本文.
>>>>
ブルサの聖ヨハネ教会、販売中(!)
2015年07月09日付 Radikal 紙


ブルサのムダンヤ郡にある聖ヨハネ教会が、あるインターネットサイトで100万ドルで販売されている。

1923年にギリシャとトルコの間で行われた住民交換の結果、個人財産とされ、ムダンヤ自治体による分類では「庭付き住宅」とされてきた聖ヨハネ教会は、行政の制限によって手を加えるのが不可能な状況となり、所有者が100万ドルで売りに出した。

 トルコとギリシャ王国は1923年、ローザンヌ条約と同時に結んだ合意書により、それぞれの国民を信仰する宗教に基づいて住民交換した。この移民の結果、トルコ大国民議会(TBMM)は「資産取得法」を制定し、ギリシャからトルコへ移った人々に資産を与えた。この枠組みの中で、ティリリエ地区で教会として使われていた建物は、1928年にギリシャから移り住んだ「ギリトリ・アリ・ドゥラク」という名のトルコ人の一家に与えられた。一家はここに約83年間暮ら し、2011年に建物をある実業家に売った。

■行政が家主を疲弊させた

 匿名希望のこの男性は2011年、教会をブティックホテルにしてティリリエ地区の経済に役立てようと考えたが、行政側から制限された。ムダンヤ自治体の分類では庭付き住宅とされているにもかかわらず、ブルサ地方文化資産保護局は、この建物がかつて教会であったとして、改装をするには正式なプロジェクトを立ちあげる必要があると示した。

実業家はこれを受け「ティリリエ・ギュベン不動産」の責任者に全てを委任し、建物の改装のため必要な計画を準備するよう求めた。不動産業者は計画を準備してムダンヤの役所へ行き、委任状を受け取ってブルサ地方文化資産保護局へ持ち込んだ。業者は建物の設計図を建築家に描かせ、同局の責任者に提出した。
<<<<
解くべき課題. 聖ヨハネ教会の記事から、「2015年07月09日付 Radikal 紙」から「せ、同局の責任者に提出した。」までの部分を一字一句違えずに書き写してください。

データ項目.
>>>>
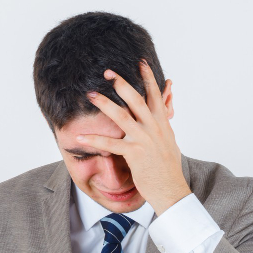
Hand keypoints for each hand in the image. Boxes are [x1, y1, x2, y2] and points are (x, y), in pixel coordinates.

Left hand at [79, 60, 190, 214]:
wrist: (171, 190)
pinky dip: (94, 140)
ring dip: (104, 104)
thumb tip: (165, 110)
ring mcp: (144, 140)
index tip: (140, 62)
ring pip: (122, 116)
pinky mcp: (134, 154)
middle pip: (136, 99)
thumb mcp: (170, 141)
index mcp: (162, 123)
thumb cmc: (168, 167)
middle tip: (107, 72)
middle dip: (121, 83)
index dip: (148, 77)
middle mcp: (154, 127)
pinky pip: (110, 145)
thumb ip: (164, 123)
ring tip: (90, 94)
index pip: (155, 94)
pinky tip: (80, 137)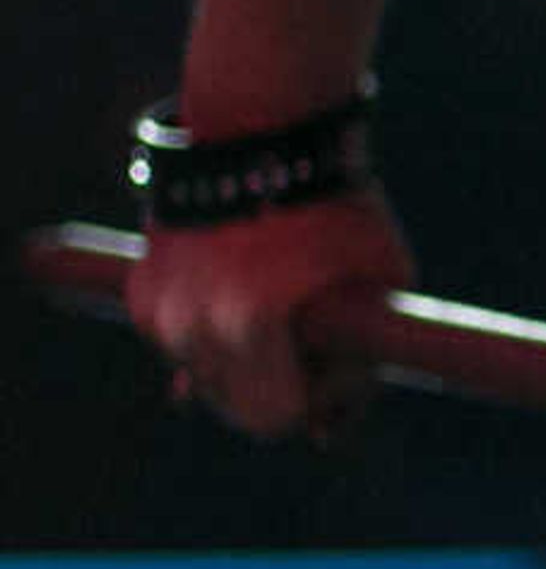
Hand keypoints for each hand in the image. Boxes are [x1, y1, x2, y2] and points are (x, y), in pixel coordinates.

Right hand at [124, 192, 412, 440]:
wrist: (262, 132)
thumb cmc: (338, 210)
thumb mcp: (380, 287)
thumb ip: (359, 367)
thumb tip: (325, 436)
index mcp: (253, 324)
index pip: (277, 418)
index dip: (318, 403)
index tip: (339, 365)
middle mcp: (194, 324)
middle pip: (237, 409)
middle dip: (280, 390)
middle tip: (314, 343)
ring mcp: (160, 310)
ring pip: (210, 381)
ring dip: (246, 364)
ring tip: (281, 307)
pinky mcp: (142, 293)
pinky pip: (184, 347)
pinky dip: (214, 337)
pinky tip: (246, 299)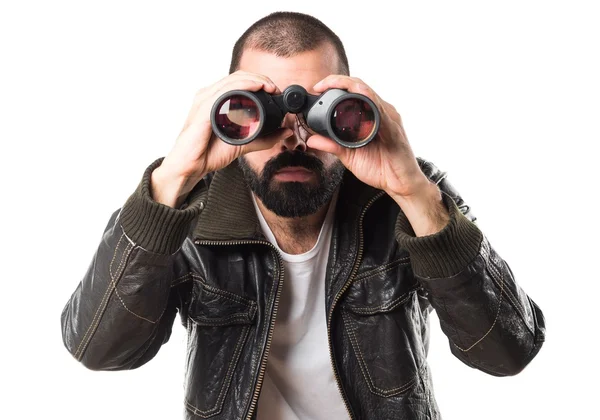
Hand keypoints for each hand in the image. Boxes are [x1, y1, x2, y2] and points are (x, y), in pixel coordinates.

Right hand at [152, 71, 292, 206]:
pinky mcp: (203, 109)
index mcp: (216, 100)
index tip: (275, 91)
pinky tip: (256, 88)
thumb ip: (264, 138)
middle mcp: (209, 96)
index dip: (259, 81)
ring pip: (233, 80)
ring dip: (255, 79)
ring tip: (269, 86)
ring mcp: (205, 100)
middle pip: (238, 76)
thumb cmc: (209, 153)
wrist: (190, 167)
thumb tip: (286, 132)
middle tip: (275, 88)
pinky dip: (243, 86)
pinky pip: (225, 91)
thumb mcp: (244, 144)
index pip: (239, 81)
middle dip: (260, 78)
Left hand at [308, 75, 430, 198]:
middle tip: (319, 86)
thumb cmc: (380, 168)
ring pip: (369, 93)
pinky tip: (359, 97)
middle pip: (360, 87)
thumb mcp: (348, 156)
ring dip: (351, 86)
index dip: (334, 85)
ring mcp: (388, 118)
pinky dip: (369, 102)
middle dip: (338, 81)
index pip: (353, 91)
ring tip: (333, 84)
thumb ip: (332, 145)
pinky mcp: (393, 128)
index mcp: (370, 115)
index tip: (317, 88)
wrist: (400, 183)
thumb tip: (311, 140)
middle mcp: (381, 112)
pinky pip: (381, 111)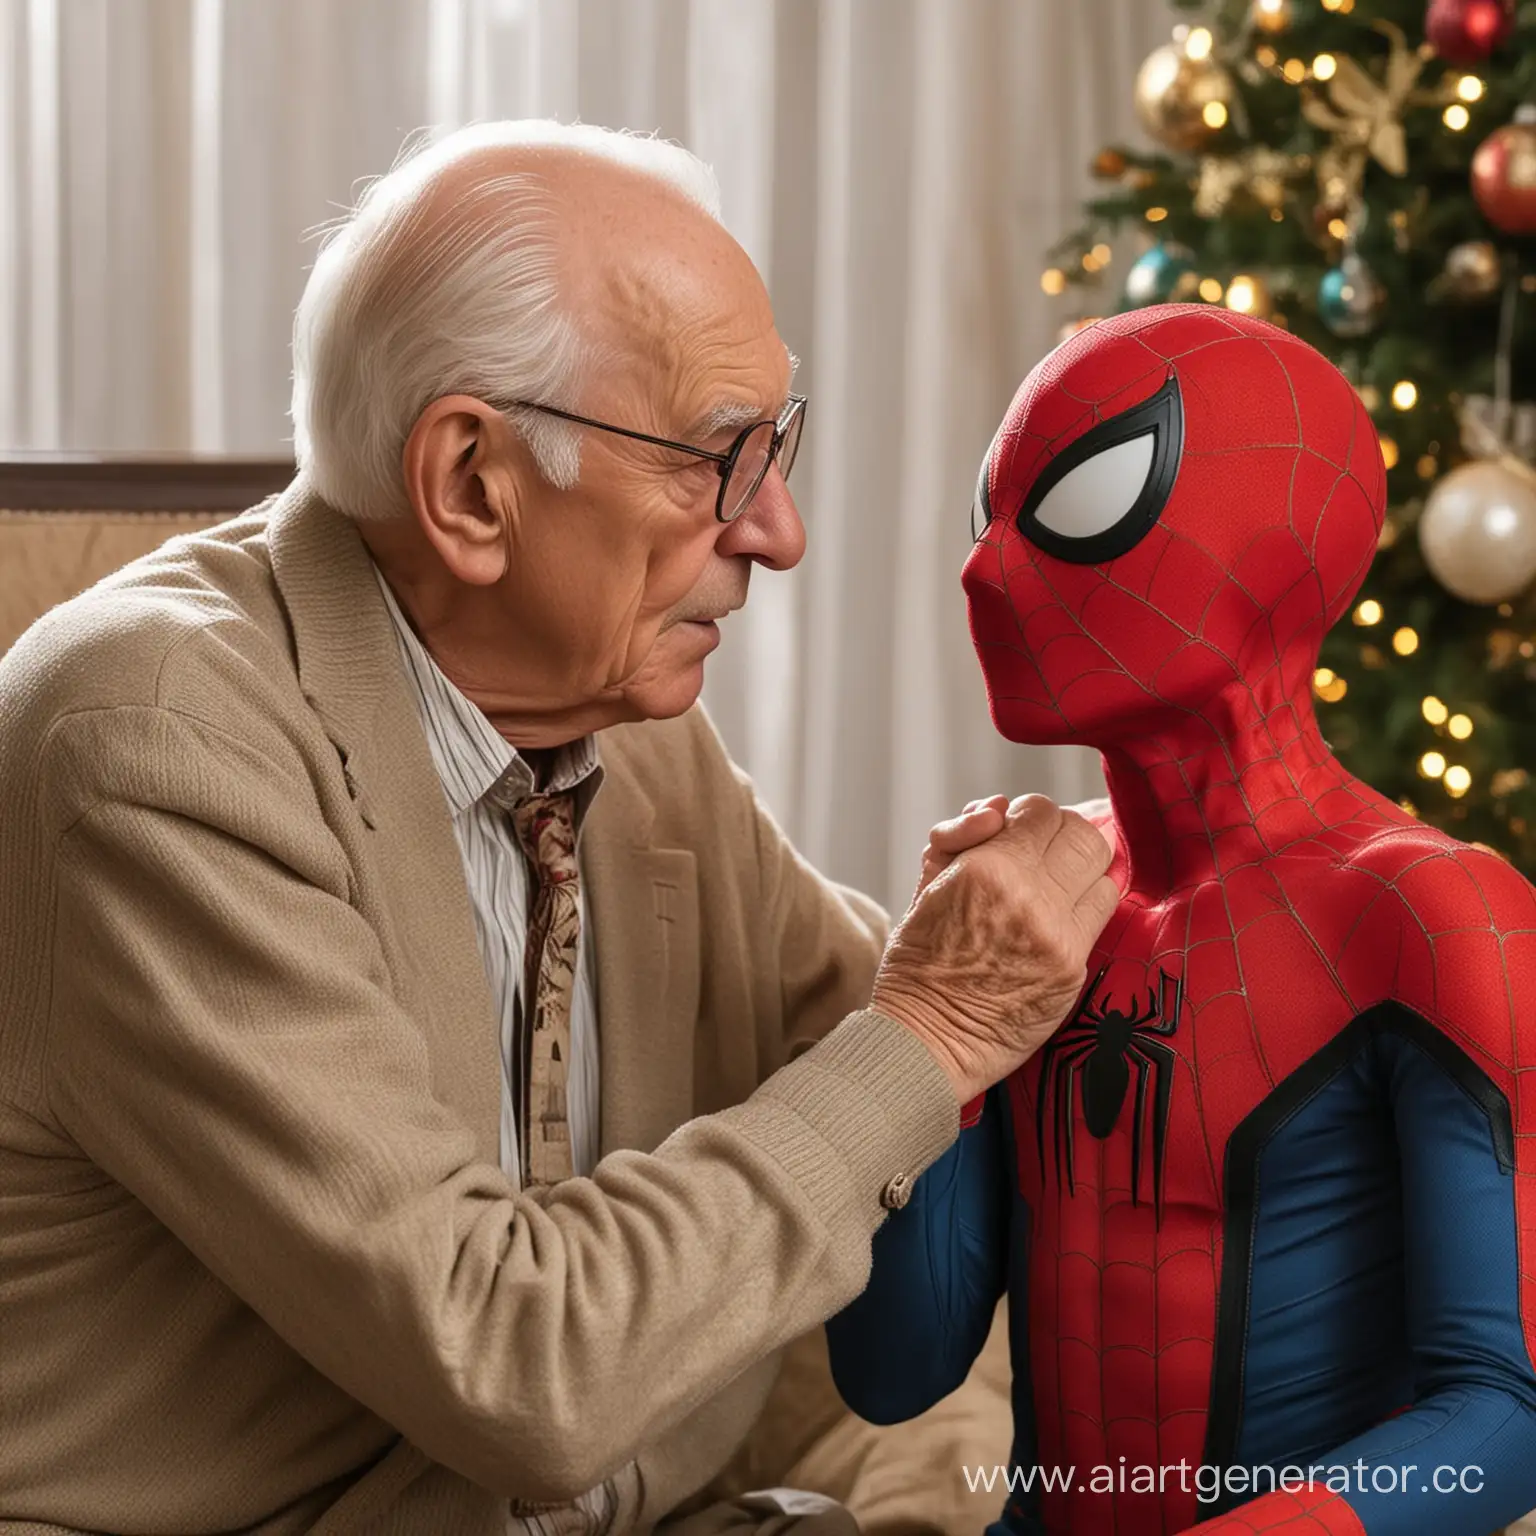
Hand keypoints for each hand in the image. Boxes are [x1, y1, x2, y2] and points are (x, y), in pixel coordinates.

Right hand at [873, 795, 1118, 1104]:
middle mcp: (1029, 895)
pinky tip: (1054, 921)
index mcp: (987, 868)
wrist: (925, 1039)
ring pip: (1102, 871)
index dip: (1027, 817)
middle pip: (1083, 834)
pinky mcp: (1073, 969)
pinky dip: (1082, 910)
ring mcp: (1057, 935)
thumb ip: (961, 839)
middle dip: (1061, 836)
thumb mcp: (926, 886)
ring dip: (1079, 872)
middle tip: (1040, 854)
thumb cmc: (918, 962)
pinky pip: (1099, 917)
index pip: (1040, 811)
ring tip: (1052, 888)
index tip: (1013, 834)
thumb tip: (997, 808)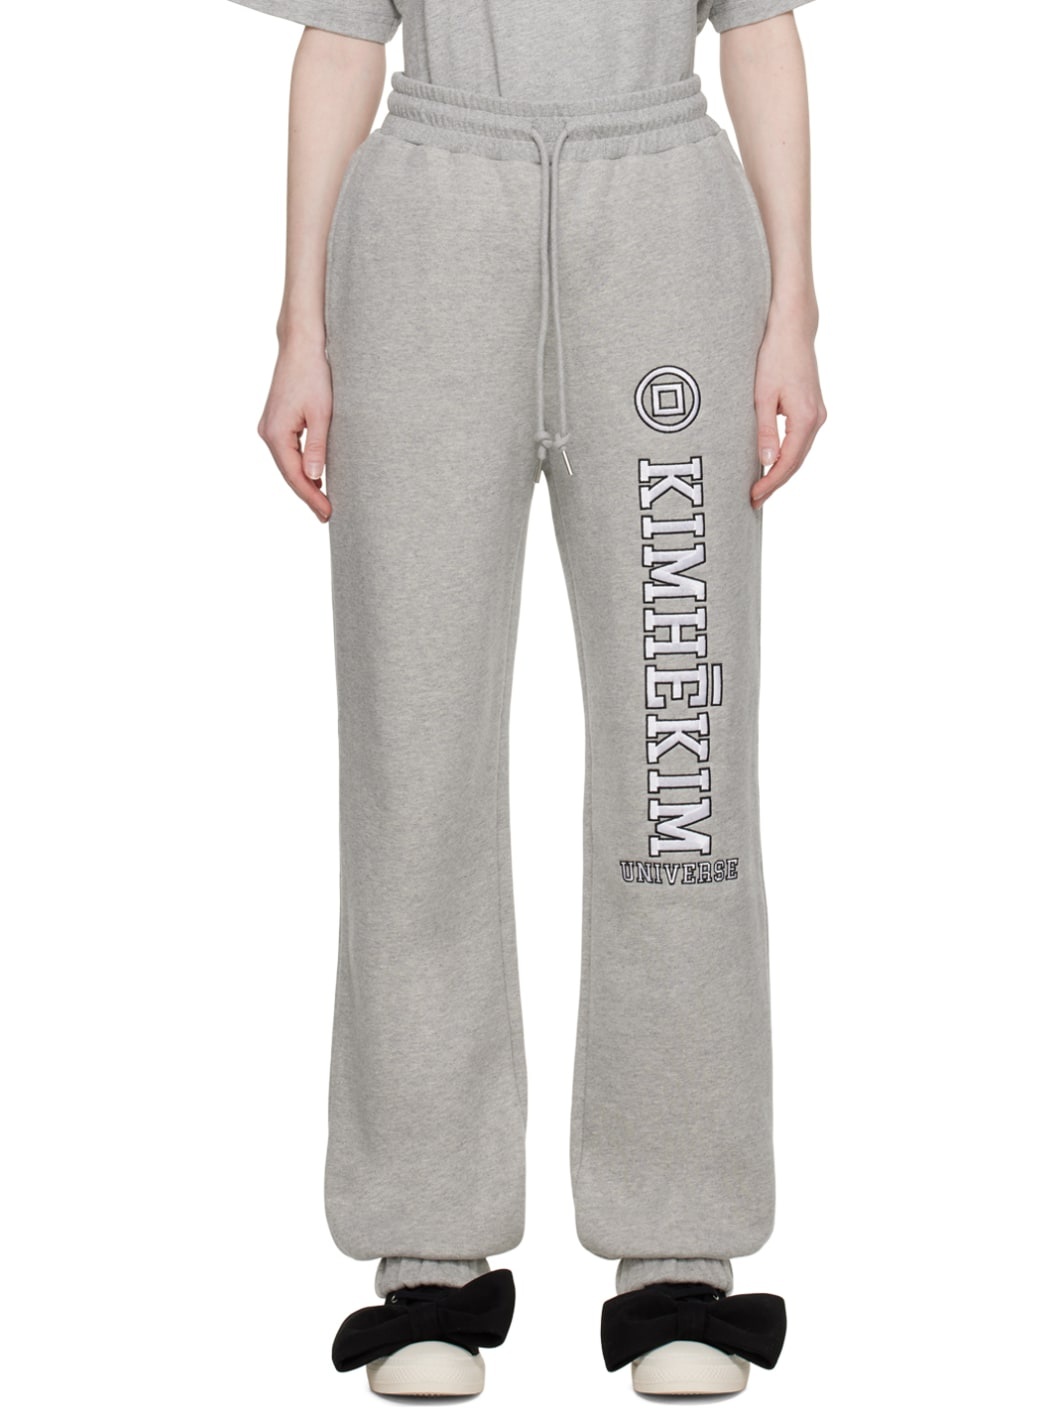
<<<<
完成した課題.
2015年07月09日付 Radikal 紙


ブルサのムダンヤ郡にある聖ヨハネ教会が、あるインターネットサイトで100万ドルで販売されている。

1923年にギリシャとトルコの間で行われた住民交換の結果、個人財産とされ、ムダンヤ自治体による分類では「庭付き住宅」とされてきた聖ヨハネ教会は、行政の制限によって手を加えるのが不可能な状況となり、所有者が100万ドルで売りに出した。

 トルコとギリシャ王国は1923年、ローザンヌ条約と同時に結んだ合意書により、それぞれの国民を信仰する宗教に基づいて住民交換した。この移民の結果、トルコ大国民議会(TBMM)は「資産取得法」を制定し、ギリシャからトルコへ移った人々に資産を与えた。この枠組みの中で、ティリリエ地区で教会として使われていた建物は、1928年にギリシャから移り住んだ「ギリトリ・アリ・ドゥラク」という名のトルコ人の一家に与えられた。一家はここに約83年間暮ら し、2011年に建物をある実業家に売った。

■行政が家主を疲弊させた

 匿名希望のこの男性は2011年、教会をブティックホテルにしてティリリエ地区の経済に役立てようと考えたが、行政側から制限された。ムダンヤ自治体の分類では庭付き住宅とされているにもかかわらず、ブルサ地方文化資産保護局は、この建物がかつて教会であったとして、改装をするには正式なプロジェクトを立ちあげる必要があると示した。

実業家はこれを受け「ティリリエ・ギュベン不動産」の責任者に全てを委任し、建物の改装のため必要な計画を準備するよう求めた。不動産業者は計画を準備してムダンヤの役所へ行き、委任状を受け取ってブルサ地方文化資産保護局へ持ち込んだ。業者は建物の設計図を建築家に描かせ、同局の責任者に提出した。